Life goals, etc
I need to learn to write more for myself
Personal blogs are supposed to be indulgent, right? Here’s hoping.
This short post is relaxed, and I didn’t strain myself trying to polish it. It’s also Holden’s fault to some degree, as he’s always listening to my ramblings on the phone and offering encouragement that I am not a complete shit. So, tweet him the typos: @holdenthepage.
I didn’t intend to take time off right after the Verizon Media transaction closed. I certainly didn’t plan on being offline when the newly-reconstituted Yahoo announced a new CEO.
Similarly, I didn’t aim to take the week off in which my friend Katie Roof broke the news that Stripe is finally deciding to put on big-kid pants and go public. Or the week when PayPal bought a BNPL provider.
God, I want to run the numbers on that last one.
But I did take time off on purpose as after a frenetic few months on the finance/tech beat my brain was a blob of goo. And because my parents were coming to visit. In personal terms the timing of my break was perfect. It proved less so in professional terms.
It’s been odd to sit on the couch and not write during this approved work hiatus — vacation is too strong a word, I’ve largely been at home. Not writing is a strange thing to do at this point in my life because writing is what I do most days. And when I am done writing I try to read. News and novels mostly.

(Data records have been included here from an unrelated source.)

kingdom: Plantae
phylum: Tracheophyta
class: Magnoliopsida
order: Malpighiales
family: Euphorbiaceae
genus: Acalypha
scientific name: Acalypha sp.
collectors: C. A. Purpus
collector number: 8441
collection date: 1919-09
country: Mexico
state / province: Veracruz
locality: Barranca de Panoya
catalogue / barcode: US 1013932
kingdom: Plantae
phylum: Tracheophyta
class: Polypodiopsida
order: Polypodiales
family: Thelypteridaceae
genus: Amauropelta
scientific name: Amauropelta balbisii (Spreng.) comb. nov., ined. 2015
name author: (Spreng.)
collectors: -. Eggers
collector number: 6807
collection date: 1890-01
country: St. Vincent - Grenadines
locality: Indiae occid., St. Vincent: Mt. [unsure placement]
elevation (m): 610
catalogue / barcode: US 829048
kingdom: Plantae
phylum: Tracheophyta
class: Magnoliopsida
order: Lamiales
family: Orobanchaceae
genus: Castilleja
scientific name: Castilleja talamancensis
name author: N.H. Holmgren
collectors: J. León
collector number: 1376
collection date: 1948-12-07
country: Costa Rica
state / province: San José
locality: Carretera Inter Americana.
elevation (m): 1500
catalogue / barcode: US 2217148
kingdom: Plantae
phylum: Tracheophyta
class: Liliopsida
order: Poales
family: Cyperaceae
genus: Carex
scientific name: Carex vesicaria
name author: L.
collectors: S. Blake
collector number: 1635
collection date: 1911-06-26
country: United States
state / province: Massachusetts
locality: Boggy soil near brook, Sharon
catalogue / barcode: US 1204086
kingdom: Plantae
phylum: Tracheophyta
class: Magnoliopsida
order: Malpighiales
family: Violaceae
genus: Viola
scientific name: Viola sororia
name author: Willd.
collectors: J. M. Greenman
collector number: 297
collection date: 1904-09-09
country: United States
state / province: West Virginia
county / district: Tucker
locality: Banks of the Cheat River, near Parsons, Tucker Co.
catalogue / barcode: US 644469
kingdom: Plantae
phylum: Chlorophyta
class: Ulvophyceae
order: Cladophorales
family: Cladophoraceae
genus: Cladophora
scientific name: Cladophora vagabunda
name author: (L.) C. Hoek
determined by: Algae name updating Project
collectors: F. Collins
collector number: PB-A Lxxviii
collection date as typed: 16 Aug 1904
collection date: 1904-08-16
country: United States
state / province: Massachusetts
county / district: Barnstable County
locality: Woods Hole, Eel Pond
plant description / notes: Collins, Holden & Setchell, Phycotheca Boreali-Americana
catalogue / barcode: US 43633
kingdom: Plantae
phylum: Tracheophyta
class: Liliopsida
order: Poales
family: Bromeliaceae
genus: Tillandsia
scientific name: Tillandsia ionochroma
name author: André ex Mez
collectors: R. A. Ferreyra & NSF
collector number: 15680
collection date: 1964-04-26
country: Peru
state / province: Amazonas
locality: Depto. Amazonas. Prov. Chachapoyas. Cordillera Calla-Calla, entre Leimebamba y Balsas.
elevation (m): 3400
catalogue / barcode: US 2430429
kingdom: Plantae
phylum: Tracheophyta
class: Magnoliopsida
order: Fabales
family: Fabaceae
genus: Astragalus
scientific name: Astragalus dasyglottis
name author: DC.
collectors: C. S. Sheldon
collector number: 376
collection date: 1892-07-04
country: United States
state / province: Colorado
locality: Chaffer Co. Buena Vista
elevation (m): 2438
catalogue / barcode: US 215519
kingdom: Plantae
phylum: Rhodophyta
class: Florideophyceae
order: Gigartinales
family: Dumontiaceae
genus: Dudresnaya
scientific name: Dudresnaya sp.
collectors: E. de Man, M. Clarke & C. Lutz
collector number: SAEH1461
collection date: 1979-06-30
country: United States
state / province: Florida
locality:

Aside from a few tweets and texts, I’ve hit far fewer keys in anger during the last week than usual. And I haven’t exactly loved it.
The things I did instead were good. I learned to play Pickleball, which is its real name. I spoiled my parents a little. I chased the puppy around a field in Massachusetts near a river. I took the parents to the beach and walked them up and down the sand in the breeze. I got to watch a F1 race with my dad for the first time. My mom taught us how to play her version of Euchre. Again.
It was good. But the last week did not include writing, so it wound up feeling a little flat.
It’s neat that I get to write for a job. TechCrunch loves it when I write lots. The more the better. Bring it the fuck on.
Short hits? Yes, please. Longform dives? Hell yeah. Podcasts? As many as you want. Snarky, joke posts? Fuck it, it’s Wednesday. It’s essentially a workplace designed for the way my brain works, with its attention focused on the particular niche of the business world I find the most interesting.
All that said I do want to shake up my writing life a little in the next few years. I want to write a little bit more for myself.
Recently while trying to figure out what I want to do when I grow up, I wrote up a little Google Doc entitled “Dream Job,” which I’ve pasted below. I tell you that it is verbatim as it could use a tighten. But, when in doubt, post what you have:
Make money writing about tech/money
Soothe soul by writing about books
Stay angry by covering fascism
That’s my long-term goal.
Taking a break has been illuminating. I am pretty excited to get back into my regular rhythm of writing and podcasting with my friends. And maybe do some scribbling for myself on the second two topics listed above.
Here’s to writing. And the ridiculous good fortune of loving what I do for work. Even the days when I finish work feeling like I’ve been in a blender. It’s far better to be busy than bored, and if you can be busy at something fundamentally joyful — like writing — all the better.